Upon the facts stated in the affidavit of defendant's attorney, which are uncontradicted, we think his Honor erred in dismissing the appeal. Under section 878 of The Code, the Justice is required to make a return to the appellate court, and file with the Clerk thereof the papers, proceedings, etc., within ten days after the service of notice of appeal; and under section 830, "When the return is made, the Clerk of the appellate court shall docket the case on his trial docket, for a new trial of the whole matter at the ensuing term of said court." But in this case the Justice was relieved of the duty to make return thereof within ten days, as required by the agreement of attorneys for both parties. We know of no statute which requires that the appeal shall be docketed at the ensuing term, if the attorneys on both sides shall desire otherwise. While it does not here appear that it was the purpose of the attorneys not to docket the case at the January Term, yet it was not done, and no laches can be imputed to the Justice or attorney for defendant. By agreement, the attorney of plaintiff was to make out the return for the Justice and submit the same to the attorney of the defendant. The Justice, upon several occasions, went to the office of plaintiff's attorney to look after the matter, but could not find him, of which he informed the attorney of defendant. The delay was, therefore, caused by the plaintiff's attorney, which he seems to have recognized by not making *245 his motion at the April Term, 1900, and by consenting to the continuances thereafter; and the Court ought not to allow a party to take advantage of his own wrong.

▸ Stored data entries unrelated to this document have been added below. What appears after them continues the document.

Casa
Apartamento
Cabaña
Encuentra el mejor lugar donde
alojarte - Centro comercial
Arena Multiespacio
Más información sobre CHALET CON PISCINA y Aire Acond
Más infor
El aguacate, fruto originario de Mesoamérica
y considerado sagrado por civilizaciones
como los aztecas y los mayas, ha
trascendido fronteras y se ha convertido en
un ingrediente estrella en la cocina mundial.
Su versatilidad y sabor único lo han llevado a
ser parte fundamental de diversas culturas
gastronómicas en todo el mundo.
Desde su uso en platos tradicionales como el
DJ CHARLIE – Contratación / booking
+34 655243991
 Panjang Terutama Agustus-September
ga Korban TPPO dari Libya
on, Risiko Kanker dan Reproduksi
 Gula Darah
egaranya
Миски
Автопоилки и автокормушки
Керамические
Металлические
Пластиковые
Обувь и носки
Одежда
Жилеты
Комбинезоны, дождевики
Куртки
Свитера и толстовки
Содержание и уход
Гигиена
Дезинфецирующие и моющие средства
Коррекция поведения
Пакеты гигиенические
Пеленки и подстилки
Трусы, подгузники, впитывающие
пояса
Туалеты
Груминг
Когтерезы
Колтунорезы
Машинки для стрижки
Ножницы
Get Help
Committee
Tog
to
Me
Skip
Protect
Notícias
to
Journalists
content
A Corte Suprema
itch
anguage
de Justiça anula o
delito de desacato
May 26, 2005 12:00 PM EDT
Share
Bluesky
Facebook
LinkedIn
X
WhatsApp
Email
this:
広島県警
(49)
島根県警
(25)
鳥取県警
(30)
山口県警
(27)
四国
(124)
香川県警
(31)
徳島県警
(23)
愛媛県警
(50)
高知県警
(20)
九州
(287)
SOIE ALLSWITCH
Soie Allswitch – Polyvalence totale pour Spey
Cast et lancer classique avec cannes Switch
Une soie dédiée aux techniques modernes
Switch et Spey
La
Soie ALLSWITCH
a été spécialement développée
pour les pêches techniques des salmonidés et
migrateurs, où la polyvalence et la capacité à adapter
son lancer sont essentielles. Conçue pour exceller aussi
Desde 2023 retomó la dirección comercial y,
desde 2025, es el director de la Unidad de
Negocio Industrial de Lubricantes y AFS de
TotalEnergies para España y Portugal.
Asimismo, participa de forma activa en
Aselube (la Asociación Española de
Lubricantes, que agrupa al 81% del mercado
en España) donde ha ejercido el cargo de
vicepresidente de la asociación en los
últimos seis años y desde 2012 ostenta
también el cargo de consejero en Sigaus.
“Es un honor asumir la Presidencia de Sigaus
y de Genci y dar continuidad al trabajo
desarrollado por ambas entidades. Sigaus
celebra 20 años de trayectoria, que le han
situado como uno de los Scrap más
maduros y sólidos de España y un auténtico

The facts in this case differ from those in Pants Co. v. Smith,
It was insisted by the defendant's counsel in this Court that the return should not in any event have been made to the January Term, because that term was created for the trial of criminal actions (Acts 1897, Chap. 256); but a careful review of the statute leads us to a different construction. By section 2, that term is given jurisdiction of all civil matters, on account of which the appeal was properly returnable to that term.
There is error.
Concurrence Opinion
concurring. I concur in the judgment of the Court, as well as in its opinion, except in so far as it holds that the appeal was properly returnable to the criminal term of the Superior Court. Of this I doubt, as section 8Y8 of The Code provides that “When the return is made, the Clerk of the appellate court shall docket the case on his trial docket, for a new trial of the whole matter at the ensuing term of said Court.” This could be done at the criminal term only by the consent of parties.